**Try it**
Your task is to write out every line of the data exactly. Drop the pictures.

**Material for this exercise**
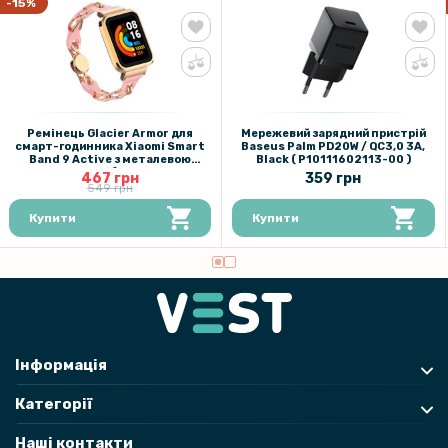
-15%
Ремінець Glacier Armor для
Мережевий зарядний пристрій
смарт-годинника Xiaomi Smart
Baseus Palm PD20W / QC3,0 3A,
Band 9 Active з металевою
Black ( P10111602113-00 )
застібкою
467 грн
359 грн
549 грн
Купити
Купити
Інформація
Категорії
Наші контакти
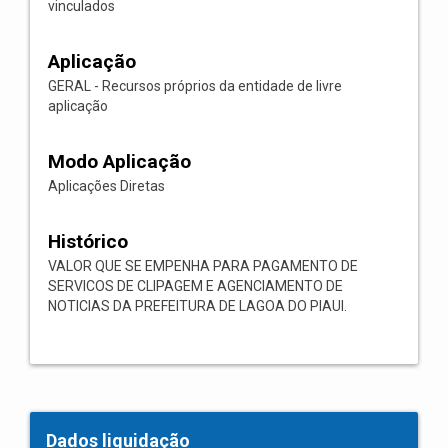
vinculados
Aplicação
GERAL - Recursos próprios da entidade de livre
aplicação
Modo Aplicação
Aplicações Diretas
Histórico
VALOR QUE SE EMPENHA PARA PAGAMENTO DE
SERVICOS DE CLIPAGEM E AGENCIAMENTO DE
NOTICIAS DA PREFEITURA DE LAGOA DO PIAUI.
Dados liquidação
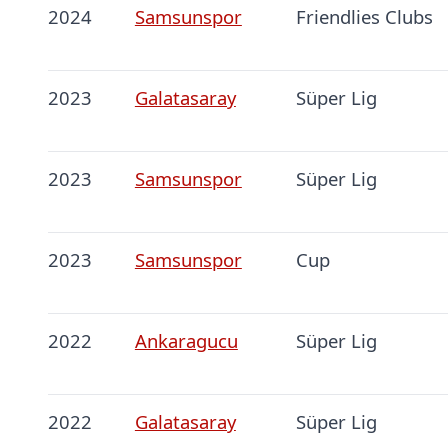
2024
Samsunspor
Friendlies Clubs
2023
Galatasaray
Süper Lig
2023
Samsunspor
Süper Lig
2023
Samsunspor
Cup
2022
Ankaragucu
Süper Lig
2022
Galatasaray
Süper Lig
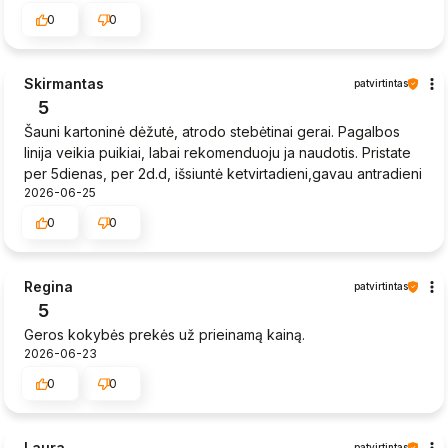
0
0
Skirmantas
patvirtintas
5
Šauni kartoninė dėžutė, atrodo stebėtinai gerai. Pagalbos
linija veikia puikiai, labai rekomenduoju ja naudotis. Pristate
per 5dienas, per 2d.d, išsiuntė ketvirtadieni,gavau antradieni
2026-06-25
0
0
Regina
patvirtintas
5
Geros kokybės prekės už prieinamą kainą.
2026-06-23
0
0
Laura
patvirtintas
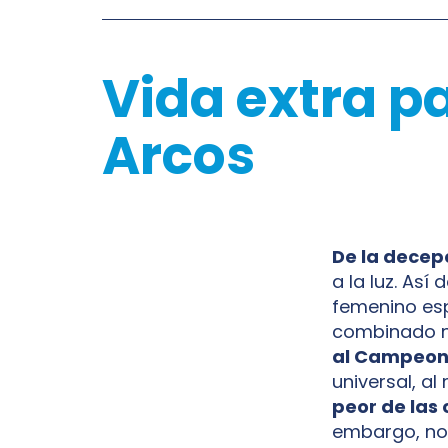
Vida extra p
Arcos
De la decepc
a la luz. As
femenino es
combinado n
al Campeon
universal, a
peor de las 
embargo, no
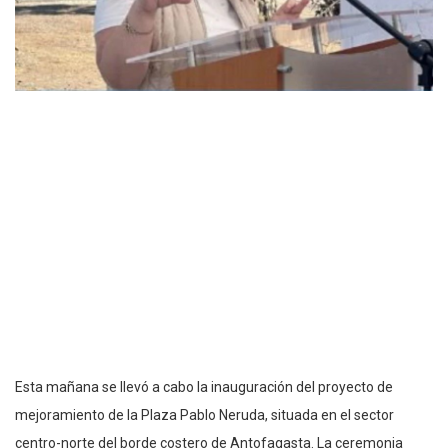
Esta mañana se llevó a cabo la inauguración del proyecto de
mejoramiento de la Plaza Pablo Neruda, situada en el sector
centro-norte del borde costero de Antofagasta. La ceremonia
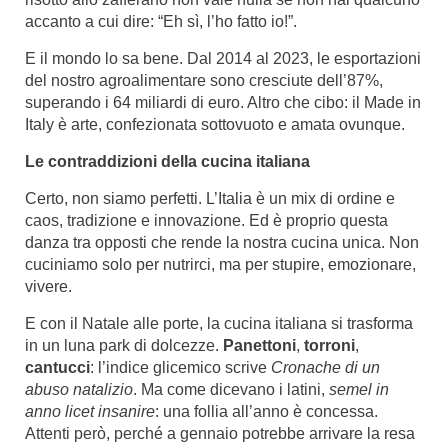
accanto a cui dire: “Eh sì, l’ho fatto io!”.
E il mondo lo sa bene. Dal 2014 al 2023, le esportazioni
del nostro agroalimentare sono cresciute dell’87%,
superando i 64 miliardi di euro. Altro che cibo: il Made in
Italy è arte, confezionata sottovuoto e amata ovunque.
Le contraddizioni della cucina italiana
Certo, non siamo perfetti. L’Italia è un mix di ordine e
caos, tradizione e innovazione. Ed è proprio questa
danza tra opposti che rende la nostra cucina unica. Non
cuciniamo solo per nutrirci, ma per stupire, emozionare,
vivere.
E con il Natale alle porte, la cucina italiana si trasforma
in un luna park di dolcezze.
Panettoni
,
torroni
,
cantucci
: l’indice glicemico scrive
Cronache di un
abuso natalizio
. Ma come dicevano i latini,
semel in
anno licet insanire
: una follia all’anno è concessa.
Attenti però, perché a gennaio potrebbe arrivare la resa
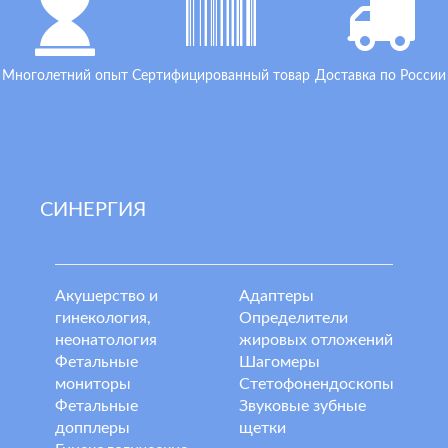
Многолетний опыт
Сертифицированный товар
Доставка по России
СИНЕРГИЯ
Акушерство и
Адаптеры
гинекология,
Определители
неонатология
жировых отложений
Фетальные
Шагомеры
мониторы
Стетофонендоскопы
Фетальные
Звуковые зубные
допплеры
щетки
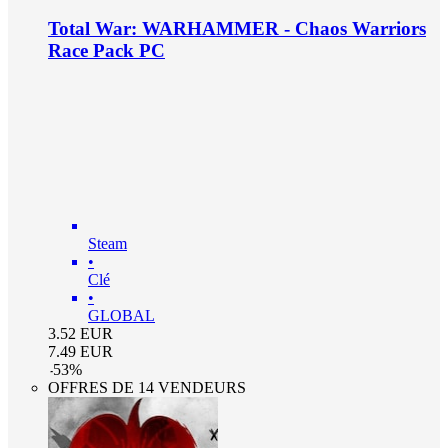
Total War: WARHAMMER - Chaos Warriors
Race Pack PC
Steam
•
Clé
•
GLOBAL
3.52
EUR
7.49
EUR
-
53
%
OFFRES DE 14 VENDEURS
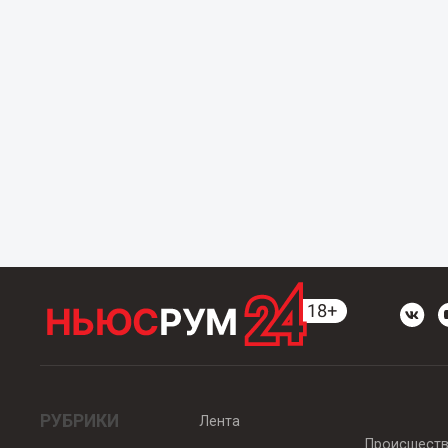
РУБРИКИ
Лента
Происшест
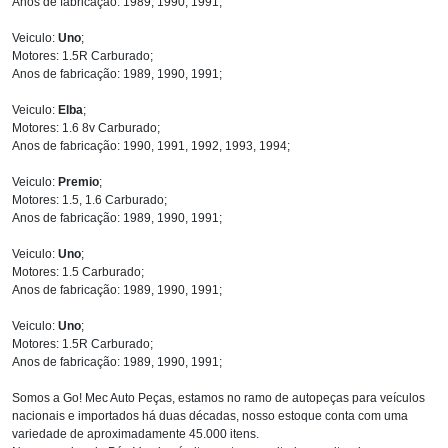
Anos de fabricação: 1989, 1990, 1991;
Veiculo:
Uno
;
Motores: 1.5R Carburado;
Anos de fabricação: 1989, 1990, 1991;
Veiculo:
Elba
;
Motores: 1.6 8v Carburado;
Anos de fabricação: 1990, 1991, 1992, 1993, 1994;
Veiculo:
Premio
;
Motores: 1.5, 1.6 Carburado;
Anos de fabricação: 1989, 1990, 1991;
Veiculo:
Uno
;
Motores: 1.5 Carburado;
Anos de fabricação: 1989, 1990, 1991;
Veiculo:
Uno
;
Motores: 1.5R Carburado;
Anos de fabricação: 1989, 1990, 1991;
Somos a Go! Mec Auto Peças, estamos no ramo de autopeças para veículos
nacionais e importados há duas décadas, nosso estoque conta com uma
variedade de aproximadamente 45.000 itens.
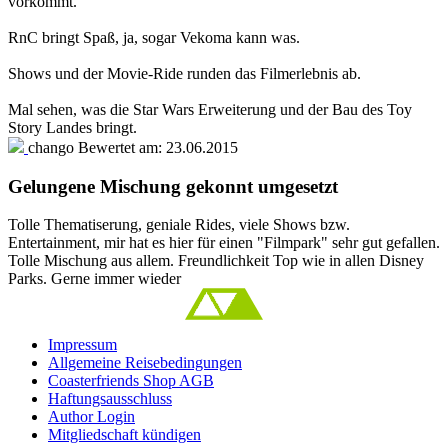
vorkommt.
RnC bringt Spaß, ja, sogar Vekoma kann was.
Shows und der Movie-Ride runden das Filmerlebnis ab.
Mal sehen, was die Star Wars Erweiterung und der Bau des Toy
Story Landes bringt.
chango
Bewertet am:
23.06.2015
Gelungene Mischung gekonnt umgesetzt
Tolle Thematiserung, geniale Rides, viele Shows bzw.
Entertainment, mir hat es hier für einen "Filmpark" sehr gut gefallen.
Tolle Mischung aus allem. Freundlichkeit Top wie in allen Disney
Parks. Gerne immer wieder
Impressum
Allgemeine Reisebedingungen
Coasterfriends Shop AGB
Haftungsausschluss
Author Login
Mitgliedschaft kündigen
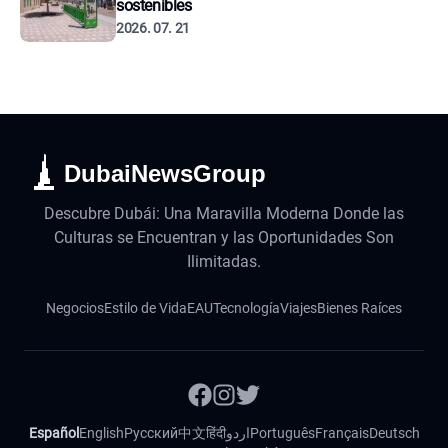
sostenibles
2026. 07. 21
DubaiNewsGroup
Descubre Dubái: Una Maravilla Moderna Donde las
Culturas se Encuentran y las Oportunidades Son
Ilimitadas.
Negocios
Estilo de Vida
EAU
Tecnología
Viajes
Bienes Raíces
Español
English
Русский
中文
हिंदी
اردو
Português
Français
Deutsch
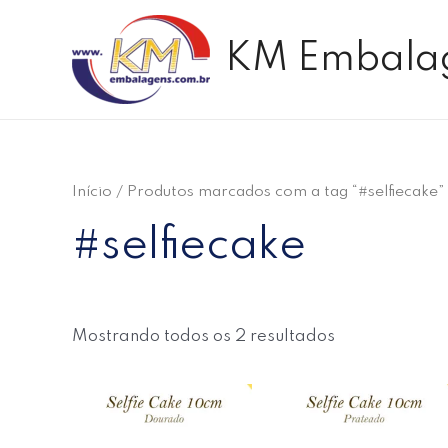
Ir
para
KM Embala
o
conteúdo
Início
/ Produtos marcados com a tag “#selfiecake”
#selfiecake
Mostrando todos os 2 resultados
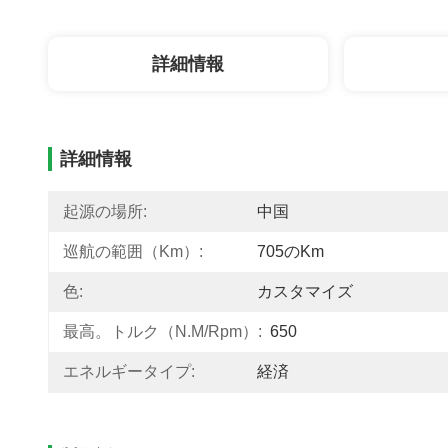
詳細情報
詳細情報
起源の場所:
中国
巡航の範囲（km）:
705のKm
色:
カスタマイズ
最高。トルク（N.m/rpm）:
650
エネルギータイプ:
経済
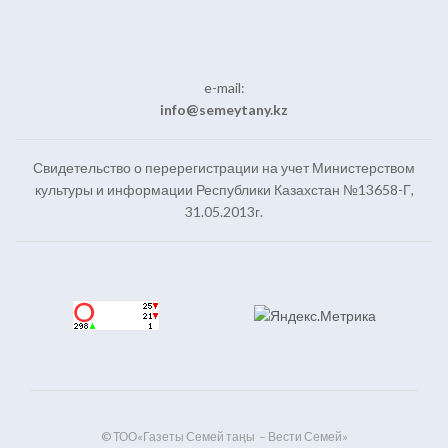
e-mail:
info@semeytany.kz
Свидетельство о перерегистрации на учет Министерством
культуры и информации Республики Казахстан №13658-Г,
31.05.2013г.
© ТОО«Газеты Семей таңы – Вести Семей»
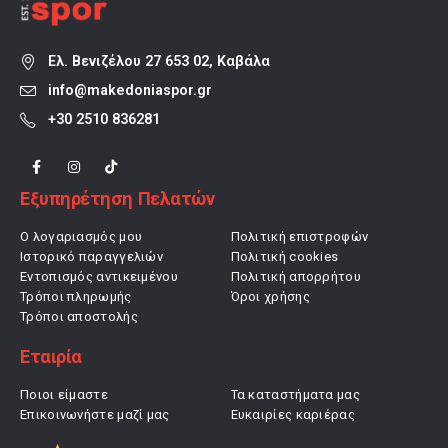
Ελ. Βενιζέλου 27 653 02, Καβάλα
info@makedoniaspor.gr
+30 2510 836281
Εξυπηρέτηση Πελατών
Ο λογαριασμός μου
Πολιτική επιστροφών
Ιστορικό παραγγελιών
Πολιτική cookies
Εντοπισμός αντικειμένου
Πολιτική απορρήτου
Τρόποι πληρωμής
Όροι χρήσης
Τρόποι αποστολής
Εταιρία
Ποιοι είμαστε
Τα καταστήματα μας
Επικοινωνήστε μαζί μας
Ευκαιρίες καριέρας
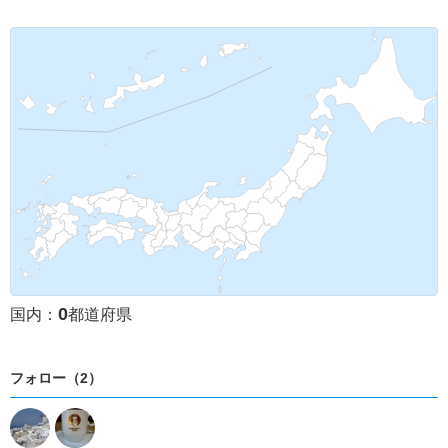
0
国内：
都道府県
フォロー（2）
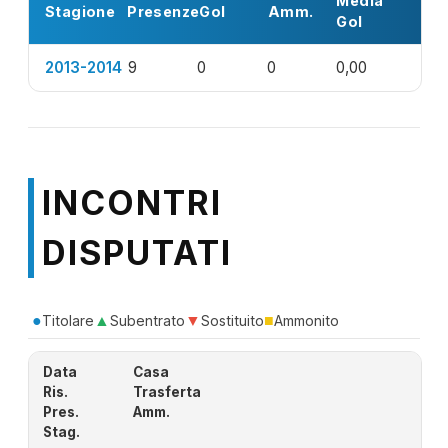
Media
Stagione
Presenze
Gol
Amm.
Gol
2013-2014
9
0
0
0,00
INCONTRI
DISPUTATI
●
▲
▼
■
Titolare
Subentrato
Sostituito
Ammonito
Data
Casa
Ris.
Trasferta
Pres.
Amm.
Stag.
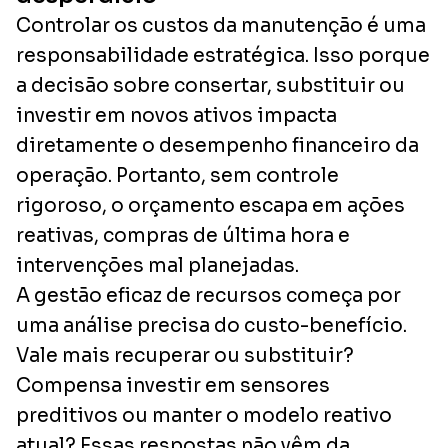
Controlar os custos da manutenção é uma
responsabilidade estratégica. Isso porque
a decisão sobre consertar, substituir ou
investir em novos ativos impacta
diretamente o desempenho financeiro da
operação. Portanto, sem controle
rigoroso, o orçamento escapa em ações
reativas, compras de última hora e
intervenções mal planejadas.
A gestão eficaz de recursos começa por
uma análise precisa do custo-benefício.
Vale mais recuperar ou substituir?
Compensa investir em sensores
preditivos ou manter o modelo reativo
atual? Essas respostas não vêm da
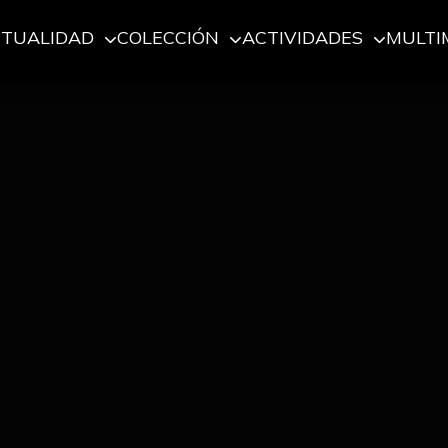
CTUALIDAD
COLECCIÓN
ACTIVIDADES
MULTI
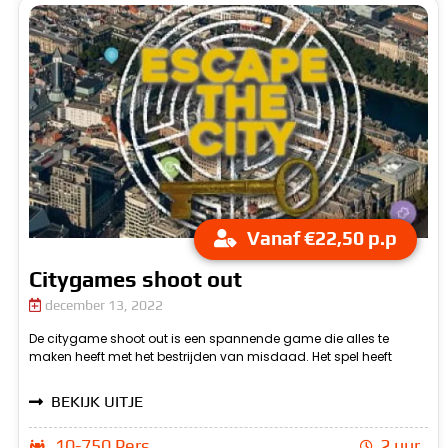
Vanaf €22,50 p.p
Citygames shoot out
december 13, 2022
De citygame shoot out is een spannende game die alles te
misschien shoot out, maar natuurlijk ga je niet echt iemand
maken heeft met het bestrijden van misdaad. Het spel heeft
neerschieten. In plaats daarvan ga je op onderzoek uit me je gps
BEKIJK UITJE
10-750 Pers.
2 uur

**Result of this exercise**
-15%
Ремінець Glacier Armor для
Мережевий зарядний пристрій
смарт-годинника Xiaomi Smart
Baseus Palm PD20W / QC3,0 3A,
Band 9 Active з металевою
Black ( P10111602113-00 )
застібкою
467 грн
359 грн
549 грн
Купити
Купити
Інформація
Категорії
Наші контакти
vinculados
Aplicação
GERAL - Recursos próprios da entidade de livre
aplicação
Modo Aplicação
Aplicações Diretas
Histórico
VALOR QUE SE EMPENHA PARA PAGAMENTO DE
SERVICOS DE CLIPAGEM E AGENCIAMENTO DE
NOTICIAS DA PREFEITURA DE LAGOA DO PIAUI.
Dados liquidação
2024
Samsunspor
Friendlies Clubs
2023
Galatasaray
Süper Lig
2023
Samsunspor
Süper Lig
2023
Samsunspor
Cup
2022
Ankaragucu
Süper Lig
2022
Galatasaray
Süper Lig
0
0
Skirmantas
patvirtintas
5
Šauni kartoninė dėžutė, atrodo stebėtinai gerai. Pagalbos
linija veikia puikiai, labai rekomenduoju ja naudotis. Pristate
per 5dienas, per 2d.d, išsiuntė ketvirtadieni,gavau antradieni
2026-06-25
0
0
Regina
patvirtintas
5
Geros kokybės prekės už prieinamą kainą.
2026-06-23
0
0
Laura
patvirtintas
Vida extra p
Arcos
De la decepc
a la luz. As
femenino es
combinado n
al Campeon
universal, a
peor de las 
embargo, no
Esta mañana se llevó a cabo la inauguración del proyecto de
mejoramiento de la Plaza Pablo Neruda, situada en el sector
centro-norte del borde costero de Antofagasta. La ceremonia
accanto a cui dire: “Eh sì, l’ho fatto io!”.
E il mondo lo sa bene. Dal 2014 al 2023, le esportazioni
del nostro agroalimentare sono cresciute dell’87%,
superando i 64 miliardi di euro. Altro che cibo: il Made in
Italy è arte, confezionata sottovuoto e amata ovunque.
Le contraddizioni della cucina italiana
Certo, non siamo perfetti. L’Italia è un mix di ordine e
caos, tradizione e innovazione. Ed è proprio questa
danza tra opposti che rende la nostra cucina unica. Non
cuciniamo solo per nutrirci, ma per stupire, emozionare,
vivere.
E con il Natale alle porte, la cucina italiana si trasforma
in un luna park di dolcezze.
Panettoni
,
torroni
,
cantucci
: l’indice glicemico scrive
Cronache di un
abuso natalizio
. Ma come dicevano i latini,
semel in
anno licet insanire
: una follia all’anno è concessa.
Attenti però, perché a gennaio potrebbe arrivare la resa
Многолетний опыт
Сертифицированный товар
Доставка по России
СИНЕРГИЯ
Акушерство и
Адаптеры
гинекология,
Определители
неонатология
жировых отложений
Фетальные
Шагомеры
мониторы
Стетофонендоскопы
Фетальные
Звуковые зубные
допплеры
щетки
Total War: WARHAMMER - Chaos Warriors
Race Pack PC
Steam
•
Clé
•
GLOBAL
3.52
EUR
7.49
EUR
-
53
%
OFFRES DE 14 VENDEURS
РУБРИКИ
Лента
Происшест
Anos de fabricação: 1989, 1990, 1991;
Veiculo:
Uno
;
Motores: 1.5R Carburado;
Anos de fabricação: 1989, 1990, 1991;
Veiculo:
Elba
;
Motores: 1.6 8v Carburado;
Anos de fabricação: 1990, 1991, 1992, 1993, 1994;
Veiculo:
Premio
;
Motores: 1.5, 1.6 Carburado;
Anos de fabricação: 1989, 1990, 1991;
Veiculo:
Uno
;
Motores: 1.5 Carburado;
Anos de fabricação: 1989, 1990, 1991;
Veiculo:
Uno
;
Motores: 1.5R Carburado;
Anos de fabricação: 1989, 1990, 1991;
Somos a Go! Mec Auto Peças, estamos no ramo de autopeças para veículos
nacionais e importados há duas décadas, nosso estoque conta com uma
variedade de aproximadamente 45.000 itens.
vorkommt.
RnC bringt Spaß, ja, sogar Vekoma kann was.
Shows und der Movie-Ride runden das Filmerlebnis ab.
Mal sehen, was die Star Wars Erweiterung und der Bau des Toy
Story Landes bringt.
chango
Bewertet am:
23.06.2015
Gelungene Mischung gekonnt umgesetzt
Tolle Thematiserung, geniale Rides, viele Shows bzw.
Entertainment, mir hat es hier für einen "Filmpark" sehr gut gefallen.
Tolle Mischung aus allem. Freundlichkeit Top wie in allen Disney
Parks. Gerne immer wieder
Impressum
Allgemeine Reisebedingungen
Coasterfriends Shop AGB
Haftungsausschluss
Author Login
Mitgliedschaft kündigen
sostenibles
2026. 07. 21
DubaiNewsGroup
Descubre Dubái: Una Maravilla Moderna Donde las
Culturas se Encuentran y las Oportunidades Son
Ilimitadas.
Negocios
Estilo de Vida
EAU
Tecnología
Viajes
Bienes Raíces
Español
English
Русский
中文
हिंदी
اردو
Português
Français
Deutsch
Ir
para
KM Embala
o
conteúdo
Início
/ Produtos marcados com a tag “#selfiecake”
#selfiecake
Mostrando todos os 2 resultados
詳細情報
詳細情報
起源の場所:
中国
巡航の範囲（km）:
705のKm
色:
カスタマイズ
最高。トルク（N.m/rpm）:
650
エネルギータイプ:
経済
e-mail:
info@semeytany.kz
Свидетельство о перерегистрации на учет Министерством
культуры и информации Республики Казахстан №13658-Г,
31.05.2013г.
© ТОО«Газеты Семей таңы – Вести Семей»
Ελ. Βενιζέλου 27 653 02, Καβάλα
info@makedoniaspor.gr
+30 2510 836281
Εξυπηρέτηση Πελατών
Ο λογαριασμός μου
Πολιτική επιστροφών
Ιστορικό παραγγελιών
Πολιτική cookies
Εντοπισμός αντικειμένου
Πολιτική απορρήτου
Τρόποι πληρωμής
Όροι χρήσης
Τρόποι αποστολής
Εταιρία
Ποιοι είμαστε
Τα καταστήματα μας
Επικοινωνήστε μαζί μας
Ευκαιρίες καριέρας
0
国内：
都道府県
フォロー（2）
Media
Stagione
Presenze
Gol
Amm.
Gol
2013-2014
9
0
0
0,00
INCONTRI
DISPUTATI
●
▲
▼
■
Titolare
Subentrato
Sostituito
Ammonito
Data
Casa
Ris.
Trasferta
Pres.
Amm.
Stag.
Controlar os custos da manutenção é uma
responsabilidade estratégica. Isso porque
a decisão sobre consertar, substituir ou
investir em novos ativos impacta
diretamente o desempenho financeiro da
operação. Portanto, sem controle
rigoroso, o orçamento escapa em ações
reativas, compras de última hora e
intervenções mal planejadas.
A gestão eficaz de recursos começa por
uma análise precisa do custo-benefício.
Vale mais recuperar ou substituir?
Compensa investir em sensores
preditivos ou manter o modelo reativo
atual? Essas respostas não vêm da
CTUALIDAD
COLECCIÓN
ACTIVIDADES
MULTI
Vanaf €22,50 p.p
Citygames shoot out
december 13, 2022
De citygame shoot out is een spannende game die alles te
misschien shoot out, maar natuurlijk ga je niet echt iemand
maken heeft met het bestrijden van misdaad. Het spel heeft
neerschieten. In plaats daarvan ga je op onderzoek uit me je gps
BEKIJK UITJE
10-750 Pers.
2 uur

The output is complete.